【Codefoces487E/UOJ#30】Tourists Tarjan 点双连通分量 + 树链剖分
E. Tourists
There are n cities in Cyberland, numbered from 1 to n, connected by m bidirectional roads. The j-th road connects city aj and bj.
For tourists, souvenirs are sold in every city of Cyberland. In particular, city i sell it at a price of wi.
Now there are q queries for you to handle. There are two types of queries:
- "C a w": The price in city a is changed to w.
- "A a b": Now a tourist will travel from city a to b. He will choose a route, he also doesn't want to visit a city twice. He will buy souvenirs at the city where the souvenirs are the cheapest (possibly exactly at city a or b).

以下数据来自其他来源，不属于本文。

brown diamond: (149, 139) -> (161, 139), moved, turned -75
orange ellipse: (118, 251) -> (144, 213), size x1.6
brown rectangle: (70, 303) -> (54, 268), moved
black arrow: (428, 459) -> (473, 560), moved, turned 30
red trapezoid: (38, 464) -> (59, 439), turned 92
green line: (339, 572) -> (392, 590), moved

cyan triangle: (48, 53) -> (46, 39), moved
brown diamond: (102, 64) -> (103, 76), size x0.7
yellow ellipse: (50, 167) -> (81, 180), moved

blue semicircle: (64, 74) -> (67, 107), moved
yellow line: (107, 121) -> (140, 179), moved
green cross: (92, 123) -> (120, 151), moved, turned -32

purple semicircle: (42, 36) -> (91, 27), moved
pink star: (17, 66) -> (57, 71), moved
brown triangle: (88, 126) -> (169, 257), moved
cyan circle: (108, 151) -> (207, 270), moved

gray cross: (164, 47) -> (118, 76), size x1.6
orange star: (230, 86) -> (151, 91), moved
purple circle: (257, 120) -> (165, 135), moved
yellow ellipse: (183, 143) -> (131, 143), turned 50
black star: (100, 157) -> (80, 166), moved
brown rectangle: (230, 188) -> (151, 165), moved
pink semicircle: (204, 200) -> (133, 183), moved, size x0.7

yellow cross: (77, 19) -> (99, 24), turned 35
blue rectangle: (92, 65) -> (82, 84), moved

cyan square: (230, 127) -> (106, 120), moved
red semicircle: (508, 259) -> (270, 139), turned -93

You should output the minimum possible price that he can buy the souvenirs during his travel.
More formally, we can define routes as follow:
- A route is a sequence of cities [x1, x2, ..., xk], where k is a certain positive integer.

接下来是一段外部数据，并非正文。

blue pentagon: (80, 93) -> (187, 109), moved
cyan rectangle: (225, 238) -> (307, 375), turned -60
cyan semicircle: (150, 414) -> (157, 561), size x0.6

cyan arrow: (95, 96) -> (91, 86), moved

- For any 1 ≤ i < j ≤ k, xi ≠ xj.
- For any 1 ≤ i < k, there is a road connecting xi and xi + 1.
- The minimum price of the route is min(wx1, wx2, ..., wxk).

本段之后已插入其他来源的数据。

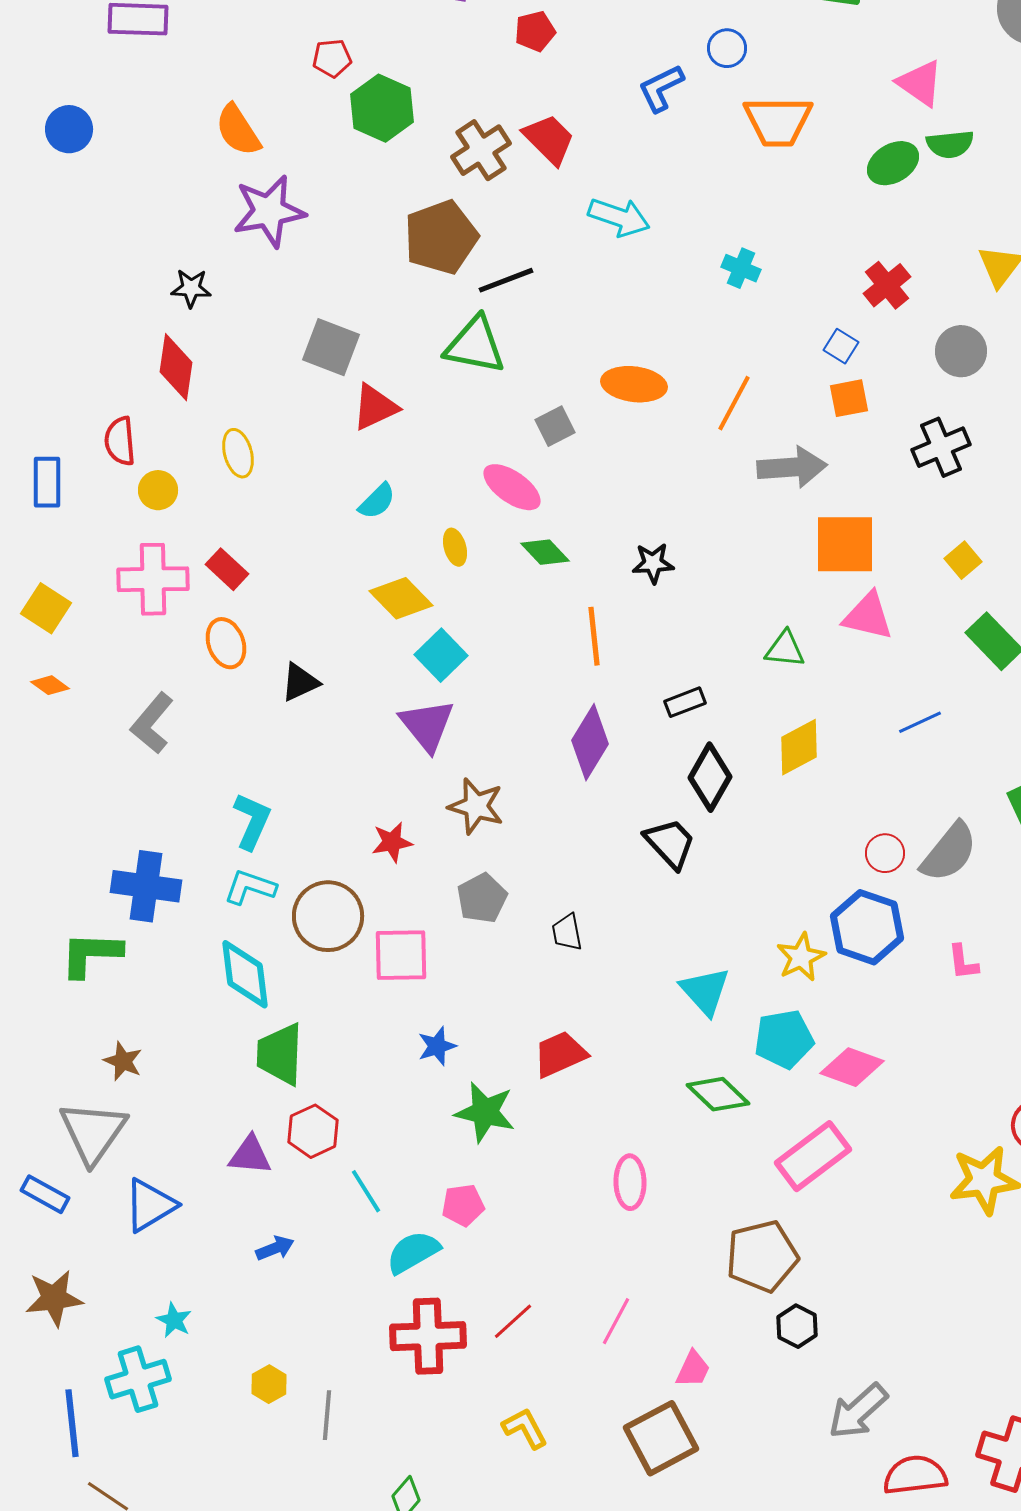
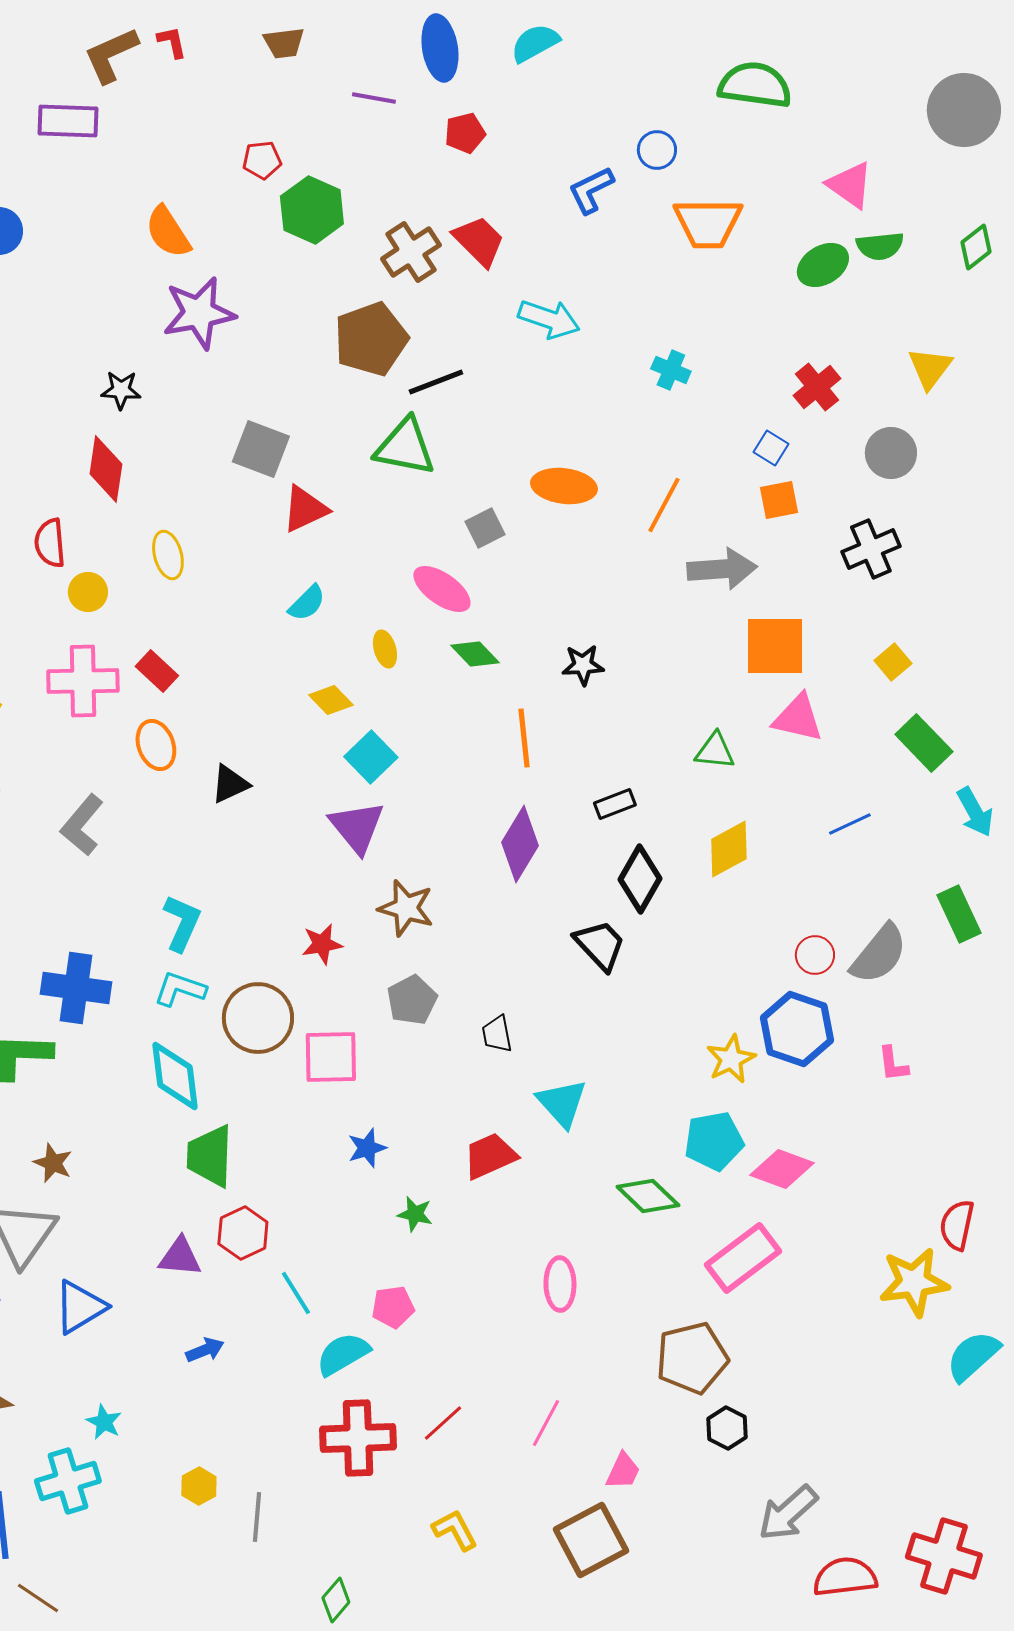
yellow diamond: (401, 598) -> (331, 700), size x0.7
cyan triangle: (705, 991) -> (562, 1103), moved
green star: (485, 1112) -> (415, 1214), size x0.6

- The required answer is the minimum value of the minimum prices of all valid routes from a to b.
Input
The first line of input contains three integers n, m, q (1 ≤ n, m, q ≤ 105), separated by a single space.
Next n lines contain integers wi (1 ≤ wi ≤ 109).
Next m lines contain pairs of space-separated integers aj and bj (1 ≤ aj, bj ≤ n, aj ≠ bj).
It is guaranteed that there is at most one road connecting the same pair of cities. There is always at least one valid route between any two cities.
Next q lines each describe a query. The format is "C a w" or "A a b" (1 ≤ a, b ≤ n, 1 ≤ w ≤ 109).
Output
For each query of type "A", output the corresponding answer.
Examples
3 3 3
1
2
3
1 2
2 3
1 3
A 2 3
C 1 5
A 2 3
1
2
7 9 4
1
2
3
4
5
6
7
1 2
2 5
1 5
2 3
3 4
2 4
5 6
6 7
5 7
A 2 3
A 6 4
A 6 7
A 3 3
output
2
1
5
3
Note
For the second sample, an optimal routes are:
From 2 to 3 it is [2, 3].
From 6 to 4 it is [6, 5, 1, 2, 4].
From 6 to 7 it is [6, 5, 7].
From 3 to 3 it is [3].
Solution
中文题面见UOJ#30 : UOJ#30
思路比较显然,把图缩点重建,再利用数据结构去维护。
要求简单路径,显然可以考虑点双连通分量,我们先对图Tarjan求点双连通分量,然后将这些BCC维护一个最小值,然后缩成一个点,这样就形成一棵树,就可以树剖。
但是这里有一个问题,割点可能会存在于多个点双连通分量中,而这会比较蛋疼,因为割点的答案显然应该是距离它最小的那个。
所以我们对割点单独处理,每个割点新建一个点单独向它所在的所有点双连通分量连一条边; 这样我们就可以在询问的时候,搞定割点的问题了。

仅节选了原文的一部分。